Against backdrop of poor global car sales due to i) increasing dominance of Tesla and BYD in the EV space, ii) shift of EV car strategy in the US, iii) ongoing discussion over the import tariff on China's car imports in Europe and potential phasing out of EV tax credit under the new US presidency, D&O is expected to be adversely impacted, given its high dependency on the automotive exposure in China. Coupled with the long holiday break during the Lunar New Year, we expect the weak momentum to persist until mid-2025. To cushion the impact of weak automotive LED sales, the group has ventured into module business by tapping into the opportunities arising from heightening trade tensions. Although we think the current share price has priced in the weakness in automotive market, near-term positive catalyst is not visible either. Neutral with an unchanged TP of RM1.99 based on 30x FY25 EPS.

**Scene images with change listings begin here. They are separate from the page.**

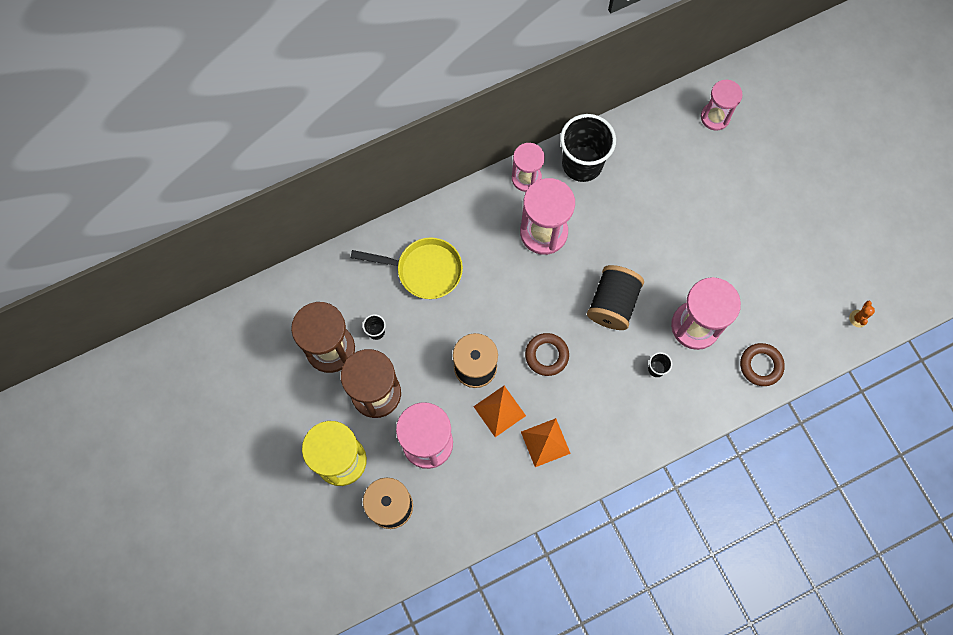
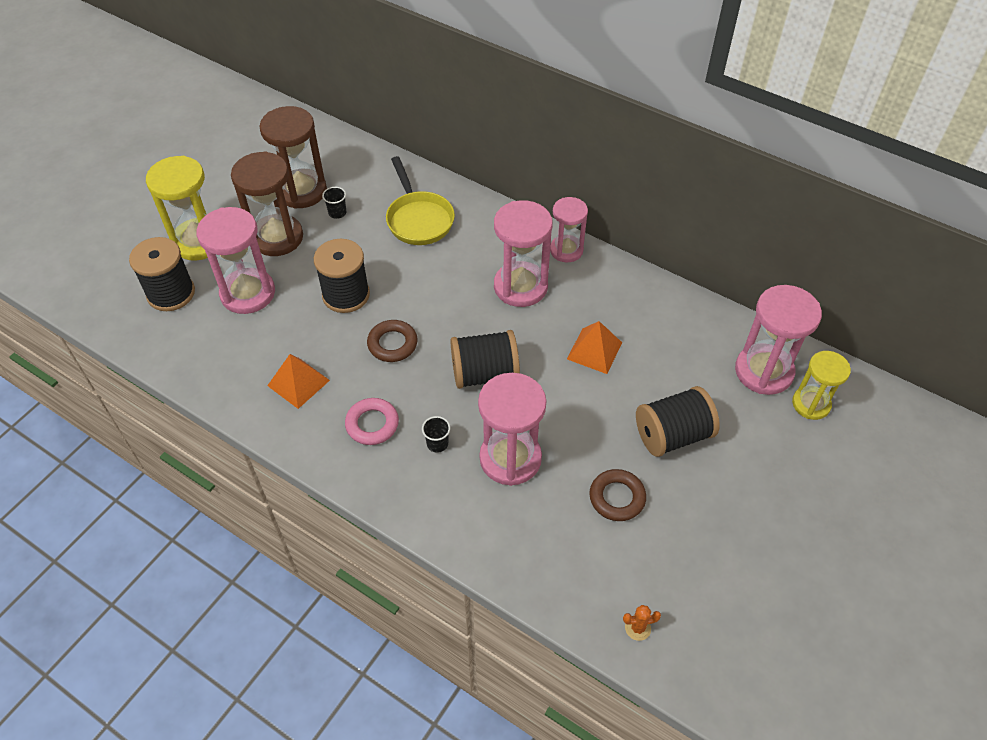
camera: 60 degrees right, 20 degrees down
(499, 411) = (311, 332): orange pyramid -> orange pyramid (594, 350)
(582, 164) = (616, 285): black cup -> none
(614, 406) = (372, 424): none -> pink ring
(715, 117) = (764, 371): pink hourglass -> pink hourglass, size x1.57
(733, 210) = (672, 435): none -> black spool
(757, 107) = (811, 404): none -> yellow hourglass
(761, 365) = (506, 545): brown ring -> brown ring (617, 498)

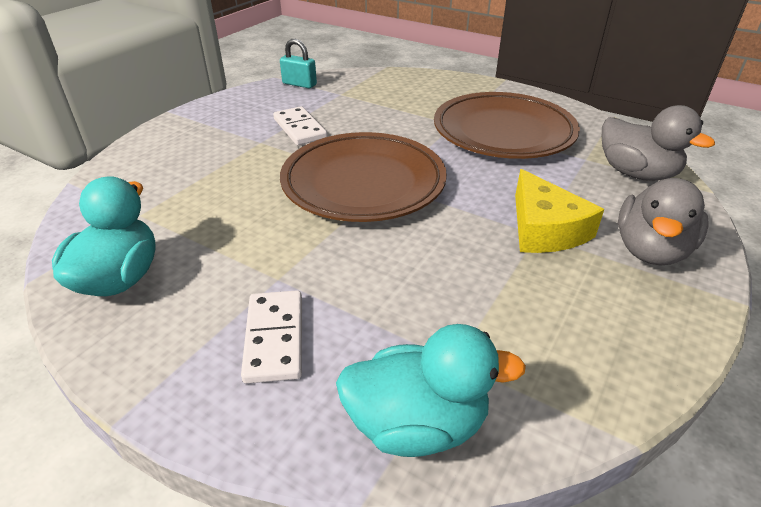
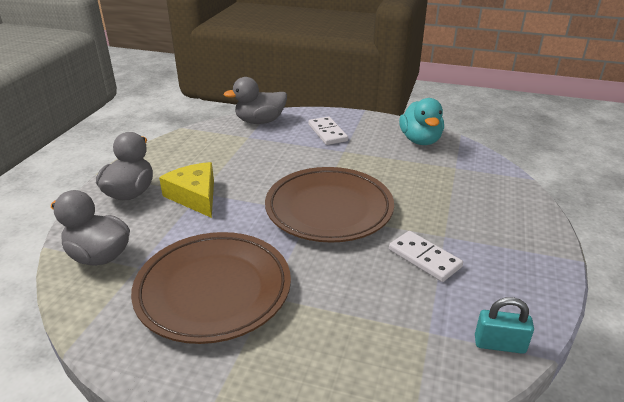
camera: 165 degrees right, 5 degrees down
(417, 424) = (260, 121): turquoise duck -> grey duck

- The global car market is in the doldrums. For the first 9 months, global car sales saw a marginal growth of 0.4% to 63.4m units while China's passenger car sales grew 2.1% YoY to 21.5m units compared to D&O's sales growth of 15% YoY. Meanwhile, our channel checks revealed that China's car sales are likely to see a steep pullback in the 4Q, which is usually the strongest quarter of the year, due to a severe inventory overhang situation. Meanwhile, European automakers who have production facilities in China are also scaling back their production due to uncertainties over the ongoing discussions between China and the EU on alternative plans to European tariffs on China's electric vehicles, including minimum prices capped on China car imports. In the US, automakers are also putting their EV expansion on hold as the new administration under Donald Trump might phase out the electric vehicle tax credit worth USD7,500 and the potential import tariff of 20% imposed on Mexico and Canada on all imports.
- Still eyeing growth in 2025. Despite the challenging landscape, management has expected a better sales growth target of 10% for FY25 compared to FY24's 5%. The key growth drivers are i) smart RGB LED (+10% YoY), ii) Rear Combination Light SpicePlus 2520 (+60% YoY), iii) Headlamp NagaJo (+70% YoY) and maiden contribution from BLU Direct Lit BeveLED. Given the various challenges, we expect the situation to gradually improve by mid-2025.

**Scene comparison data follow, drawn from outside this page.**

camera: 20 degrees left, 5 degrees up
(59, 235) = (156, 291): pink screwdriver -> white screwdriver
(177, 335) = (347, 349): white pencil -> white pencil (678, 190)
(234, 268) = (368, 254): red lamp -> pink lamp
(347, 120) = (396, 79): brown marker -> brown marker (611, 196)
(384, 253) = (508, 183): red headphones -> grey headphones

- New module business gaining traction. Currently, 3 projects are in mass production, namely, the i) electric vehicle control unit, ii) enhanced remote power module and iii) door pod and RKE. Another 3 projects, namely i) exterior lighting switch, ii) wireless charges and iii) electric vehicle control unit generation 2, are set to see mass production by 1H 2025. There are another 6 projects currently under request for quotation stage, and they are likely to enter mass production in 2025. To prepare for more new automotive projects that are going to relocate to Malaysia in 2026/27, the group has recently acquired a parcel of 21 acres land (925,000 sq ft) and the construction is expected to kick start in 2026.